The coronavirus outbreak has many uncertainties, including when the pandemic will be over. But one certainty is that it will permanently change the way many people do their banking business.
“People have had to become a lot more comfortable with mobile apps as opposed to physically interacting with a teller,” said Gary Head, chairman and CEO of Signature Bank in Fayetteville.
In the past, banks were popular places for social interaction. Many older customers enjoyed coming to banks and visiting with tellers and loan officers. Younger people were more likely to do mobile banking.
But Head said the fact that people more than 65 years old are more vulnerable to serious complications from the virus means they have quickly learned to use mobile applications.
“You don’t want to put life at risk to get something done,” Head said. “And the technology has become so much easier. More people have availed themselves of it than ever in the past. An increasing number of customers are banking and paying bills online and shopping online.”
Even when things get back to some semblance of normalcy, Head thinks the trend to bank online will remain. He also expects people will continue with habits such as frequent handwashing and taking vitamin supplements.
“People are being more careful about all the things they do,” Head said. “There have always been germs. You don’t escape getting a cold or flu without some precautions. But with people being more careful, I don’t think people are going to get sick as often. I doubt anyone will forget this for a long while.”
Bankers have also had to learn how to do things differently. Like most banks, Signature Bank lobbies were closed during the height of the pandemic. Loan officers have been working from home.

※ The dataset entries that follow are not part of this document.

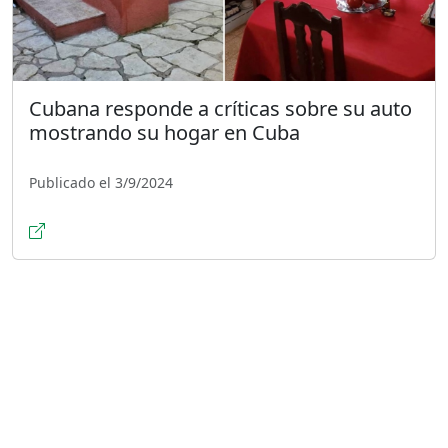
Cubana responde a críticas sobre su auto
mostrando su hogar en Cuba
Publicado el 3/9/2024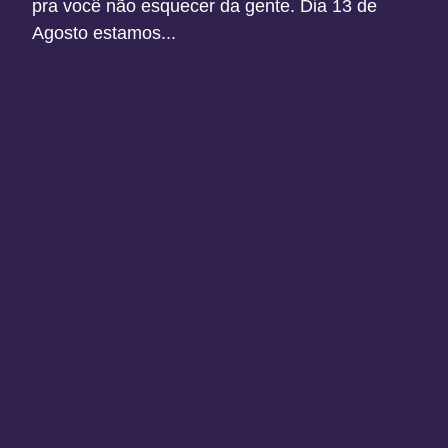
pra você não esquecer da gente. Dia 13 de
Agosto estamos...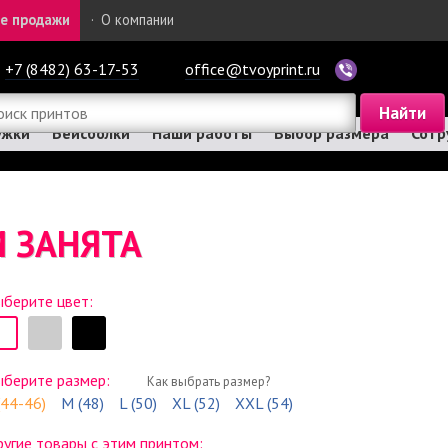
е продажи
·
О компании
+7 (8482) 63-17-53
office@tvoyprint.ru
ужки
Бейсболки
Наши работы
Выбор размера
Сотр
 ЗАНЯТА
берите цвет:
ыберите размер:
Как выбрать размер?
(44-46)
M (48)
L (50)
XL (52)
XXL (54)
угие товары с этим принтом:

“We have learned to do a lot of things that probably were not even available from a technology standpoint five years ago,” Head said. “Technology is moving at such a fast pace that most people can’t even recognize it.”
While some people are very fearful of the coronavirus, others aren’t. Some who aren’t have even postulated that the virus is not that harmful and instead is being used to make the world cashless.
“Removing cash from society takes all monetary power away from citizens while giving it to central banks,” states one popular conspiracy-theory website.
Head doubts the world will go completely cashless.
“Some things will still have to be paid for with dollar bills,” he said. “Not everywhere in the country is technology available to even use a card.”
But he does expect technology such as remote-capture machines for deposits and smartphones being used to pay for a transaction instead of using a credit card are likely to become more popular depending on consumer demand.
“People have learned to appreciate speed and efficiency because of what they have had to learn to do because of this crisis,” Head said. “There will still be people who want to come to the bank to do some business, but I think it is going to be a much lower number after this is over, maybe forever.”
There has been a lot of conversation around whether people could lose their banks as was seen in the Great Depression. Are we in the Great COVID Depression? But Head points out while some banks closed during the Great Recession in 2008, because of federal deposit insurance, no customers lost their deposits.
He doesn’t see any banks in Arkansas failing.
“We have strong banks in Arkansas,” Head said. “They were in the best shape ever going into this pandemic.”
Arkansas State Banking Commissioner Candace Franks agrees that banking institutions in the state are sound and well-positioned to weather the pandemic storm.
“Our Arkansas banks, as well as the general banking industry throughout the nation, are in very sound condition going into this economic downturn caused by the pandemic,” Franks said. “I believe this will be beneficial in our recovery from this event.”
Some large national banks have tightened their mortgage-lending practices requiring higher credit scores and larger down payments than in the past. Franks said Arkansas banks will continue to offer loans.
“Banks are traditionally in the business of loaning money,” Franks said. “That is one of the fundamentals of banking. Our banks will continue to offer loan services to customers, and I know our Arkansas banks are presently working closely with customers who have found themselves in difficult circumstances due to the economic fallout from this pandemic.”
Franks said traditional banks and branch locations are working on plans to reopen their lobbies to customers and employees with plans to keep everyone safe.
“Of course, that is a hopeful sign because community banks like we have in Arkansas do have very personal relationships with their customers,” Franks said. “Opening bank lobbies to customers and employees wearing masks for health protection is a new challenge for our banks since wearing a mask into a banking setting has not been a welcomed activity in the past. So, these are additional challenges facing this industry in interacting with customers.”
Franks does expect the pandemic will result in permanent changes to how people bank including an increase in use of online banking services.
“There has been a definite trend in those areas prior to this crisis, and I believe that experience indicates that the events of the pandemic will continue and, in fact, speed up the use of online and remote services,” Franks said. “After the disruption in the banking-industry payments systems after the 9/11 events, there was a much faster adoption of how payments systems worked and processed. They were slowly changing and evolving before 9/11; that event just sped it all up in response to the disruption. I think you may see a similar evolution here.”
People have been advised to use hand sanitizer, wash their hands frequently and wear gloves. But they still may have to touch a machine used by many others to put in the PIN or use a common pen to sign credit-card vouchers. Franks said she expects touch-free payments will become more popular in response to his pandemic as customers will be more aware and focused on “touch” surfaces as they transact payments.